New 'Clay' May Help Grow Bone

Researchers from Brigham and Women's Hospital have introduced a unique, one-of-a-kind model of bone regeneration using clay. Nanoparticles of synthetic silicate, which is also more commonly known as clay, can induce stem cells to become bone cells, without any extra bone-inducing factors.

This research is published online in Advanced Materials, and is all set to pave way for the arrival of easier technologies of bone and organ regeneration.

"With an aging population in the US, injuries and degenerative conditions are subsequently on the rise," said Ali Khademhosseini, PhD, BWH Division of Biomedical Engineering, senior study author. "As a result, there is an increased demand for therapies that can repair damaged tissues. In particular, there is a great need for new materials that can direct stem cell differentiation and facilitate functional tissue formation. Silicate nanoplatelets have the potential to address this need in medicine and biotechnology."

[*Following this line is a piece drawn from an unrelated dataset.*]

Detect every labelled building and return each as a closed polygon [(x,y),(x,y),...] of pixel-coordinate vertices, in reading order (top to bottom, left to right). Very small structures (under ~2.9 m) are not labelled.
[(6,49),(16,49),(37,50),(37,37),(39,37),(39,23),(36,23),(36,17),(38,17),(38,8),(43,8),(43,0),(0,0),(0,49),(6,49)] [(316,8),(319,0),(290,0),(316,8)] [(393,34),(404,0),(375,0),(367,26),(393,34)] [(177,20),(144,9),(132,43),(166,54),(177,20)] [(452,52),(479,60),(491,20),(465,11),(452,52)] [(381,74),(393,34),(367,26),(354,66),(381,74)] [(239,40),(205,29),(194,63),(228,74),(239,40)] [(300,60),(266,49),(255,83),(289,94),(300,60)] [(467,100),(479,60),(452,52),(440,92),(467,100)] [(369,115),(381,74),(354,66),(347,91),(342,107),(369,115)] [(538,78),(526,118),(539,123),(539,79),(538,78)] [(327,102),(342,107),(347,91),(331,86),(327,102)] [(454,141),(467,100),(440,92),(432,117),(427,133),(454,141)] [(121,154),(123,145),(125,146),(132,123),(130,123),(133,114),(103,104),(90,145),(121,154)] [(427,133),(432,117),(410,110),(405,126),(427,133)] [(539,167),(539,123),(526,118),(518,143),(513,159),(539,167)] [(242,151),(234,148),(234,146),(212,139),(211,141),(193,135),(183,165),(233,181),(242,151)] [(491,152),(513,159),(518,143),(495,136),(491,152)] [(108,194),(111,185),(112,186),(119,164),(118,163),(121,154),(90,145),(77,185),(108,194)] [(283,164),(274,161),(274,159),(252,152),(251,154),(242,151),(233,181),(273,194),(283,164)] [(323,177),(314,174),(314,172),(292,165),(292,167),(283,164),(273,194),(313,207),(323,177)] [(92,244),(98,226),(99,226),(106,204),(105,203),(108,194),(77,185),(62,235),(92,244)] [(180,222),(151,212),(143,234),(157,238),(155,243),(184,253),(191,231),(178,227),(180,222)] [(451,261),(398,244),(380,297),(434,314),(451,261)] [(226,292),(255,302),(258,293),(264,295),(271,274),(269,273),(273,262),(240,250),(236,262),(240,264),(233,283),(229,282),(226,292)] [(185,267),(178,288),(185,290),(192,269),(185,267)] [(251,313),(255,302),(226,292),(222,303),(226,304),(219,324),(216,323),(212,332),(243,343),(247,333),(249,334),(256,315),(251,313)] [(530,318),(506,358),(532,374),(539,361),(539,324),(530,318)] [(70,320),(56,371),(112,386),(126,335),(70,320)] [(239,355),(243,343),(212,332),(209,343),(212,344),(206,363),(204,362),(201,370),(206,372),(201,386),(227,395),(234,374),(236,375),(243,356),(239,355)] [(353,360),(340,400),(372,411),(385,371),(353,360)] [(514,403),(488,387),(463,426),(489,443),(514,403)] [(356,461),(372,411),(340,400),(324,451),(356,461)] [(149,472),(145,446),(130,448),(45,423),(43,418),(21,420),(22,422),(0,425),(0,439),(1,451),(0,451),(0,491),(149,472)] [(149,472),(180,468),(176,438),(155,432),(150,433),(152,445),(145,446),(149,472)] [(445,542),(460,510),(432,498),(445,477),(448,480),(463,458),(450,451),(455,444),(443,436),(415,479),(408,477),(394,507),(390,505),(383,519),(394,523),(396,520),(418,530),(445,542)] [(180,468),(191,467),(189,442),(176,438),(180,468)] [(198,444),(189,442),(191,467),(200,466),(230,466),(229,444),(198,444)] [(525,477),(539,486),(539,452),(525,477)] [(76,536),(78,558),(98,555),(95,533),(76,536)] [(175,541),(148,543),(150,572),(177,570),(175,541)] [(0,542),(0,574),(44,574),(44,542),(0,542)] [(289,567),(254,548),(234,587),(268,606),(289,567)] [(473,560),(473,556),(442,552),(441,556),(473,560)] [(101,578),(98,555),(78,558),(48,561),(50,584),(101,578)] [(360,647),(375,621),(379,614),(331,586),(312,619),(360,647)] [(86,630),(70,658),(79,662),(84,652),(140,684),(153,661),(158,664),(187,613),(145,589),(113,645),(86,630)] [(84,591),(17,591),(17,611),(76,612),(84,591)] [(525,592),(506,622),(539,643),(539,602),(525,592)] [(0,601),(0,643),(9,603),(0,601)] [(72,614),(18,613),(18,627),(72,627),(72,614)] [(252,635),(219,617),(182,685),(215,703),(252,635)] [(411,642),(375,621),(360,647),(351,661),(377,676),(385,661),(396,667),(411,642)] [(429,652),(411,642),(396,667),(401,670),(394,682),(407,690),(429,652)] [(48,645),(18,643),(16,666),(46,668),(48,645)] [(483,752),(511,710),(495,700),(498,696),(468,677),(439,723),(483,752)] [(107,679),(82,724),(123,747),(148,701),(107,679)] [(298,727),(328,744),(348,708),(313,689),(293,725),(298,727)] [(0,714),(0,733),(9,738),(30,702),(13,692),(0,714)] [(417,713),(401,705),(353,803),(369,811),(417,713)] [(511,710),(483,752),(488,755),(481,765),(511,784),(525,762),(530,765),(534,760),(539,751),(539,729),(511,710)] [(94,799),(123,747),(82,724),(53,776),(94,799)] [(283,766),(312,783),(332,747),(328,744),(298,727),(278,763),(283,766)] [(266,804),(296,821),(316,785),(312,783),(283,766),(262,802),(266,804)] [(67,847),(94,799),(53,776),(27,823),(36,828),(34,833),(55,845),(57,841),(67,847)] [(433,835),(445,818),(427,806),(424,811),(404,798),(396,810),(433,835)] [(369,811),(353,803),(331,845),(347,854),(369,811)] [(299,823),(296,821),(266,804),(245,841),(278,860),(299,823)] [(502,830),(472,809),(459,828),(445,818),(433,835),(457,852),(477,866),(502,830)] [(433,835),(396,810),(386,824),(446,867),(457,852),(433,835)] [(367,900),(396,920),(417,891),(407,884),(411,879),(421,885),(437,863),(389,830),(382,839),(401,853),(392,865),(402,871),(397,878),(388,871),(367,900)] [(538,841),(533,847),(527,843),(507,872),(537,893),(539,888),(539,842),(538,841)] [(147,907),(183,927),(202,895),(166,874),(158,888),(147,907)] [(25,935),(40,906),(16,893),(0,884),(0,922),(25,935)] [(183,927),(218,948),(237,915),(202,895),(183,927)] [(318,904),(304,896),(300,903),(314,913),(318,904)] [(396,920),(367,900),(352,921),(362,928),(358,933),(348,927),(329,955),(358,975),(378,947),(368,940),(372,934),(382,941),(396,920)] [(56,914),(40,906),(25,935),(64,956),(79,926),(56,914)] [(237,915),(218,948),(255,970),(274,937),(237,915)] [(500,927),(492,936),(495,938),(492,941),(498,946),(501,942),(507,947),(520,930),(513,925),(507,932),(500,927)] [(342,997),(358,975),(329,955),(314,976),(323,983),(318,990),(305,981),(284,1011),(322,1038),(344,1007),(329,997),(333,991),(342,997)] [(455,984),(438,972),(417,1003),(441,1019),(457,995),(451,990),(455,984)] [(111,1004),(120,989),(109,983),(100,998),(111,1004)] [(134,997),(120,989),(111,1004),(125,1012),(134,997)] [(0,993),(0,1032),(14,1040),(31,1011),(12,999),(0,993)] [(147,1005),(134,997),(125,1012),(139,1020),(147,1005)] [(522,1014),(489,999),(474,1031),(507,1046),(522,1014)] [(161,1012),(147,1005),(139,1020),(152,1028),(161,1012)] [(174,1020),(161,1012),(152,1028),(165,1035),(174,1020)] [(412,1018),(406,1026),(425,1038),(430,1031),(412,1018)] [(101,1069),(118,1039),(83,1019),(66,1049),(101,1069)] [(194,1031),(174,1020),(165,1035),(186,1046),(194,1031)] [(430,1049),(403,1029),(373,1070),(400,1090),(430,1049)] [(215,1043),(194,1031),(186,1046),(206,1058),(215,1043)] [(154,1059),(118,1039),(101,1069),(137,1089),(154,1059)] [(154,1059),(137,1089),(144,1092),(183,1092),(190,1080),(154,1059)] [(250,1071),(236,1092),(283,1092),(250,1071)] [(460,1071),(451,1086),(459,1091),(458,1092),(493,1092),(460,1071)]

These nanoplatelets have been used widely in industries and other commercial applications such as ceramic glass filters, food additives and anti-caking agents.

"Based on the strong preliminary studies, we believe that these highly bioactive nanoplatelets may be utilized to develop devices such as injectable tissue repair matrixes, bioactive fillers, or therapeutic agents for stimulating specific cellular responses in bone-related tissue engineering," Akhilesh Gaharwar, PhD, BWH Division of Biomedical Engineering, first study author said.

Further studies may also help explore other materials that could be used to improve constructive performances and thereby shorten the patient's recovery time.

This study could be a seed to tree of amazing new discoveries in the near future. Who knows? Maybe one day, you could meet with an accident, lose your leg, and grow it back in a day.